Electronic design automation data
▼▼▼
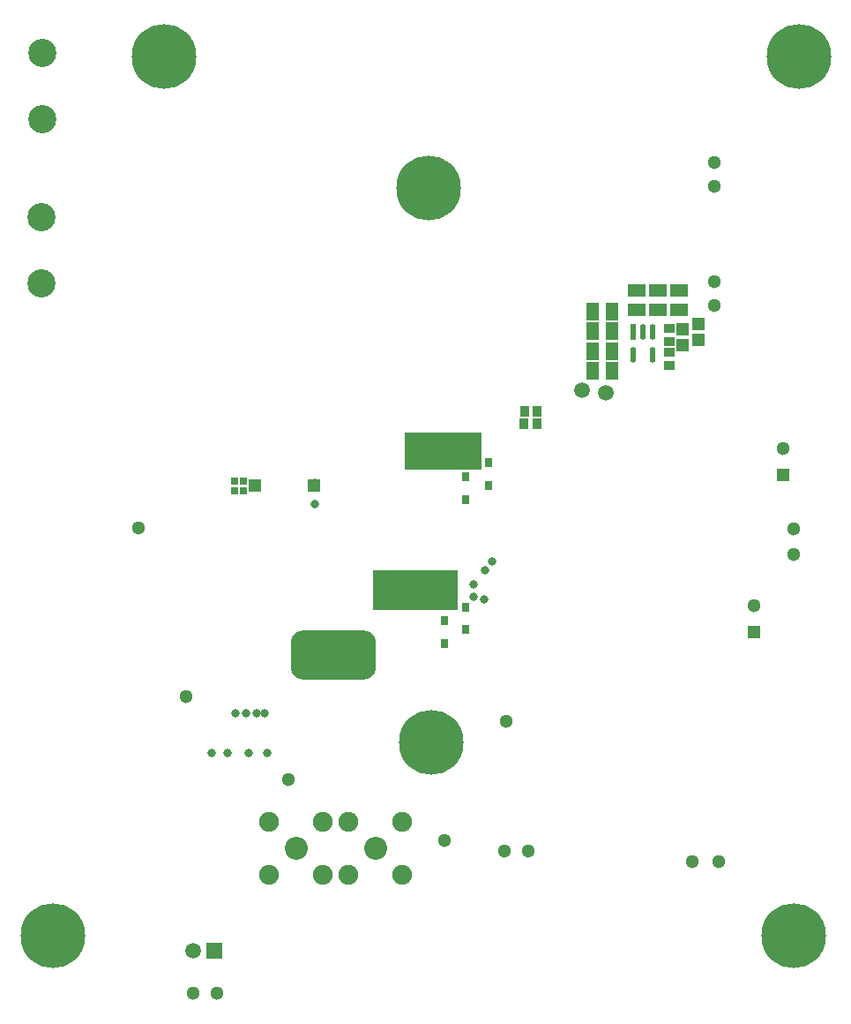
<source format=gbr>
%TF.GenerationSoftware,Altium Limited,Altium Designer,22.9.1 (49)*%
G04 Layer_Color=16711935*
%FSLAX45Y45*%
%MOMM*%
%TF.SameCoordinates,B7DE9D22-2107-43EB-A15B-9EDAE082944A*%
%TF.FilePolarity,Negative*%
%TF.FileFunction,Soldermask,Bot*%
%TF.Part,Single*%
G01*
G75*
%TA.AperFunction,SMDPad,CuDef*%
G04:AMPARAMS|DCode=38|XSize=1.50543mm|YSize=0.57583mm|CornerRadius=0.28791mm|HoleSize=0mm|Usage=FLASHONLY|Rotation=90.000|XOffset=0mm|YOffset=0mm|HoleType=Round|Shape=RoundedRectangle|*
%AMROUNDEDRECTD38*
21,1,1.50543,0.00000,0,0,90.0*
21,1,0.92960,0.57583,0,0,90.0*
1,1,0.57583,0.00000,0.46480*
1,1,0.57583,0.00000,-0.46480*
1,1,0.57583,0.00000,-0.46480*
1,1,0.57583,0.00000,0.46480*
%
%ADD38ROUNDEDRECTD38*%
%ADD39R,0.57583X1.50543*%
%TA.AperFunction,ComponentPad*%
%ADD55C,1.30000*%
%ADD57C,1.90500*%
%ADD62R,1.30000X1.30000*%
%TA.AperFunction,SMDPad,CuDef*%
%ADD65R,0.80000X0.90000*%
G04:AMPARAMS|DCode=70|XSize=8.2032mm|YSize=4.7032mm|CornerRadius=1.2266mm|HoleSize=0mm|Usage=FLASHONLY|Rotation=0.000|XOffset=0mm|YOffset=0mm|HoleType=Round|Shape=RoundedRectangle|*
%AMROUNDEDRECTD70*
21,1,8.20320,2.25000,0,0,0.0*
21,1,5.75000,4.70320,0,0,0.0*
1,1,2.45320,2.87500,-1.12500*
1,1,2.45320,-2.87500,-1.12500*
1,1,2.45320,-2.87500,1.12500*
1,1,2.45320,2.87500,1.12500*
%
%ADD70ROUNDEDRECTD70*%
%ADD71R,1.20320X1.20320*%
%ADD72R,0.95320X1.05320*%
%ADD73R,1.05320X0.95320*%
%ADD74R,1.15320X1.15320*%
%ADD75R,0.65320X0.65320*%
%ADD76R,1.65320X1.20320*%
%ADD77R,1.20320X1.65320*%
%ADD78C,1.50320*%
%TA.AperFunction,ComponentPad*%
%ADD79C,6.20320*%
%ADD80C,2.20980*%
%ADD81C,2.70320*%
%ADD82C,1.50320*%
%ADD83R,1.50320X1.50320*%
%TA.AperFunction,ViaPad*%
%ADD84C,0.80320*%
G36*
X4902200Y5410200D02*
X4089400D01*
Y5791200D01*
X4902200D01*
Y5410200D01*
D02*
G37*
G36*
X5130800Y6756400D02*
X4394200D01*
Y7112000D01*
X5130800D01*
Y6756400D01*
D02*
G37*
D38*
X6778948Y7856911D02*
D03*
Y8076988D02*
D03*
X6588948Y7856911D02*
D03*
X6683948Y8076988D02*
D03*
D39*
X6588948D02*
D03*
D55*
X5372100Y4343400D02*
D03*
X3276600Y3784600D02*
D03*
X4775200Y3200400D02*
D03*
X1841500Y6197600D02*
D03*
X2298700Y4584700D02*
D03*
X7407663Y3001843D02*
D03*
X5350798Y3098800D02*
D03*
X8128000Y6189980D02*
D03*
X7366000Y9707182D02*
D03*
Y8331200D02*
D03*
X2590800Y1739900D02*
D03*
X5579398Y3098800D02*
D03*
X7153663Y3001843D02*
D03*
X2362200Y1739900D02*
D03*
X8026400Y6959600D02*
D03*
X7366000Y8564182D02*
D03*
Y9474200D02*
D03*
X7749540Y5450840D02*
D03*
X8128000Y5943600D02*
D03*
D57*
X3608070Y3379470D02*
D03*
Y2868930D02*
D03*
X3097530Y3379470D02*
D03*
Y2868930D02*
D03*
X4370070Y3379470D02*
D03*
Y2868930D02*
D03*
X3859530D02*
D03*
Y3379470D02*
D03*
D62*
X8026400Y6705600D02*
D03*
X7749540Y5196840D02*
D03*
D65*
X5198398Y6608300D02*
D03*
Y6828300D02*
D03*
X4779298Y5308600D02*
D03*
Y5088600D02*
D03*
X4978400Y6468600D02*
D03*
Y6688600D02*
D03*
X4979958Y5221460D02*
D03*
Y5441460D02*
D03*
D70*
X3708400Y4978400D02*
D03*
D71*
X3527778Y6605767D02*
D03*
X2957778D02*
D03*
D72*
X5544820Y7317740D02*
D03*
X5669820D02*
D03*
X5543528Y7200870D02*
D03*
X5668528D02*
D03*
D73*
X6934200Y7760700D02*
D03*
Y7885700D02*
D03*
Y8114300D02*
D03*
Y7989300D02*
D03*
D74*
X7061200Y8101400D02*
D03*
Y7951400D02*
D03*
X7213600Y8002200D02*
D03*
Y8152200D02*
D03*
D75*
X2765278Y6647044D02*
D03*
X2845279D02*
D03*
X2763814Y6558280D02*
D03*
X2843814D02*
D03*
D76*
X6827520Y8477000D02*
D03*
Y8287000D02*
D03*
X7029388Y8478510D02*
D03*
Y8288509D02*
D03*
X6622988Y8478510D02*
D03*
Y8288509D02*
D03*
D77*
X6199120Y7703820D02*
D03*
X6389120D02*
D03*
X6198630Y8276528D02*
D03*
X6388631D02*
D03*
X6199120Y7894320D02*
D03*
X6389120D02*
D03*
X6199120Y8084820D02*
D03*
X6389120D02*
D03*
D78*
X6324600Y7493000D02*
D03*
X6096000Y7518400D02*
D03*
D79*
X2082800Y10718800D02*
D03*
X8128000Y2286000D02*
D03*
X4622800Y9461500D02*
D03*
X8178800Y10718800D02*
D03*
X4648200Y4140200D02*
D03*
X1016000Y2286000D02*
D03*
D80*
X3352800Y3124200D02*
D03*
X4114800D02*
D03*
D81*
X914400Y10121900D02*
D03*
Y10756900D02*
D03*
X905798Y8542020D02*
D03*
Y9177020D02*
D03*
D82*
X2365400Y2146300D02*
D03*
D83*
X2565400D02*
D03*
D84*
X3530600Y6426200D02*
D03*
Y6629400D02*
D03*
X5156200Y5511800D02*
D03*
X5169088Y5796380D02*
D03*
X5233623Y5874360D02*
D03*
X5059383Y5535767D02*
D03*
X5058441Y5653502D02*
D03*
X3048000Y4419600D02*
D03*
X2971800D02*
D03*
X2870200D02*
D03*
X2768600D02*
D03*
X3073400Y4038600D02*
D03*
X2895600D02*
D03*
X2692400D02*
D03*
X2540000D02*
D03*
%TF.MD5,d961bb316d5b7fa76abc822709bcae52*%
M02*

</source>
▲▲▲
> Work to complete: What you return must be the entries above, exactly as they appear, without any pictures.

> Task response:
<source format=gbr>
%TF.GenerationSoftware,Altium Limited,Altium Designer,22.9.1 (49)*%
G04 Layer_Color=16711935*
%FSLAX45Y45*%
%MOMM*%
%TF.SameCoordinates,B7DE9D22-2107-43EB-A15B-9EDAE082944A*%
%TF.FilePolarity,Negative*%
%TF.FileFunction,Soldermask,Bot*%
%TF.Part,Single*%
G01*
G75*
%TA.AperFunction,SMDPad,CuDef*%
G04:AMPARAMS|DCode=38|XSize=1.50543mm|YSize=0.57583mm|CornerRadius=0.28791mm|HoleSize=0mm|Usage=FLASHONLY|Rotation=90.000|XOffset=0mm|YOffset=0mm|HoleType=Round|Shape=RoundedRectangle|*
%AMROUNDEDRECTD38*
21,1,1.50543,0.00000,0,0,90.0*
21,1,0.92960,0.57583,0,0,90.0*
1,1,0.57583,0.00000,0.46480*
1,1,0.57583,0.00000,-0.46480*
1,1,0.57583,0.00000,-0.46480*
1,1,0.57583,0.00000,0.46480*
%
%ADD38ROUNDEDRECTD38*%
%ADD39R,0.57583X1.50543*%
%TA.AperFunction,ComponentPad*%
%ADD55C,1.30000*%
%ADD57C,1.90500*%
%ADD62R,1.30000X1.30000*%
%TA.AperFunction,SMDPad,CuDef*%
%ADD65R,0.80000X0.90000*%
G04:AMPARAMS|DCode=70|XSize=8.2032mm|YSize=4.7032mm|CornerRadius=1.2266mm|HoleSize=0mm|Usage=FLASHONLY|Rotation=0.000|XOffset=0mm|YOffset=0mm|HoleType=Round|Shape=RoundedRectangle|*
%AMROUNDEDRECTD70*
21,1,8.20320,2.25000,0,0,0.0*
21,1,5.75000,4.70320,0,0,0.0*
1,1,2.45320,2.87500,-1.12500*
1,1,2.45320,-2.87500,-1.12500*
1,1,2.45320,-2.87500,1.12500*
1,1,2.45320,2.87500,1.12500*
%
%ADD70ROUNDEDRECTD70*%
%ADD71R,1.20320X1.20320*%
%ADD72R,0.95320X1.05320*%
%ADD73R,1.05320X0.95320*%
%ADD74R,1.15320X1.15320*%
%ADD75R,0.65320X0.65320*%
%ADD76R,1.65320X1.20320*%
%ADD77R,1.20320X1.65320*%
%ADD78C,1.50320*%
%TA.AperFunction,ComponentPad*%
%ADD79C,6.20320*%
%ADD80C,2.20980*%
%ADD81C,2.70320*%
%ADD82C,1.50320*%
%ADD83R,1.50320X1.50320*%
%TA.AperFunction,ViaPad*%
%ADD84C,0.80320*%
G36*
X4902200Y5410200D02*
X4089400D01*
Y5791200D01*
X4902200D01*
Y5410200D01*
D02*
G37*
G36*
X5130800Y6756400D02*
X4394200D01*
Y7112000D01*
X5130800D01*
Y6756400D01*
D02*
G37*
D38*
X6778948Y7856911D02*
D03*
Y8076988D02*
D03*
X6588948Y7856911D02*
D03*
X6683948Y8076988D02*
D03*
D39*
X6588948D02*
D03*
D55*
X5372100Y4343400D02*
D03*
X3276600Y3784600D02*
D03*
X4775200Y3200400D02*
D03*
X1841500Y6197600D02*
D03*
X2298700Y4584700D02*
D03*
X7407663Y3001843D02*
D03*
X5350798Y3098800D02*
D03*
X8128000Y6189980D02*
D03*
X7366000Y9707182D02*
D03*
Y8331200D02*
D03*
X2590800Y1739900D02*
D03*
X5579398Y3098800D02*
D03*
X7153663Y3001843D02*
D03*
X2362200Y1739900D02*
D03*
X8026400Y6959600D02*
D03*
X7366000Y8564182D02*
D03*
Y9474200D02*
D03*
X7749540Y5450840D02*
D03*
X8128000Y5943600D02*
D03*
D57*
X3608070Y3379470D02*
D03*
Y2868930D02*
D03*
X3097530Y3379470D02*
D03*
Y2868930D02*
D03*
X4370070Y3379470D02*
D03*
Y2868930D02*
D03*
X3859530D02*
D03*
Y3379470D02*
D03*
D62*
X8026400Y6705600D02*
D03*
X7749540Y5196840D02*
D03*
D65*
X5198398Y6608300D02*
D03*
Y6828300D02*
D03*
X4779298Y5308600D02*
D03*
Y5088600D02*
D03*
X4978400Y6468600D02*
D03*
Y6688600D02*
D03*
X4979958Y5221460D02*
D03*
Y5441460D02*
D03*
D70*
X3708400Y4978400D02*
D03*
D71*
X3527778Y6605767D02*
D03*
X2957778D02*
D03*
D72*
X5544820Y7317740D02*
D03*
X5669820D02*
D03*
X5543528Y7200870D02*
D03*
X5668528D02*
D03*
D73*
X6934200Y7760700D02*
D03*
Y7885700D02*
D03*
Y8114300D02*
D03*
Y7989300D02*
D03*
D74*
X7061200Y8101400D02*
D03*
Y7951400D02*
D03*
X7213600Y8002200D02*
D03*
Y8152200D02*
D03*
D75*
X2765278Y6647044D02*
D03*
X2845279D02*
D03*
X2763814Y6558280D02*
D03*
X2843814D02*
D03*
D76*
X6827520Y8477000D02*
D03*
Y8287000D02*
D03*
X7029388Y8478510D02*
D03*
Y8288509D02*
D03*
X6622988Y8478510D02*
D03*
Y8288509D02*
D03*
D77*
X6199120Y7703820D02*
D03*
X6389120D02*
D03*
X6198630Y8276528D02*
D03*
X6388631D02*
D03*
X6199120Y7894320D02*
D03*
X6389120D02*
D03*
X6199120Y8084820D02*
D03*
X6389120D02*
D03*
D78*
X6324600Y7493000D02*
D03*
X6096000Y7518400D02*
D03*
D79*
X2082800Y10718800D02*
D03*
X8128000Y2286000D02*
D03*
X4622800Y9461500D02*
D03*
X8178800Y10718800D02*
D03*
X4648200Y4140200D02*
D03*
X1016000Y2286000D02*
D03*
D80*
X3352800Y3124200D02*
D03*
X4114800D02*
D03*
D81*
X914400Y10121900D02*
D03*
Y10756900D02*
D03*
X905798Y8542020D02*
D03*
Y9177020D02*
D03*
D82*
X2365400Y2146300D02*
D03*
D83*
X2565400D02*
D03*
D84*
X3530600Y6426200D02*
D03*
Y6629400D02*
D03*
X5156200Y5511800D02*
D03*
X5169088Y5796380D02*
D03*
X5233623Y5874360D02*
D03*
X5059383Y5535767D02*
D03*
X5058441Y5653502D02*
D03*
X3048000Y4419600D02*
D03*
X2971800D02*
D03*
X2870200D02*
D03*
X2768600D02*
D03*
X3073400Y4038600D02*
D03*
X2895600D02*
D03*
X2692400D02*
D03*
X2540000D02*
D03*
%TF.MD5,d961bb316d5b7fa76abc822709bcae52*%
M02*

</source>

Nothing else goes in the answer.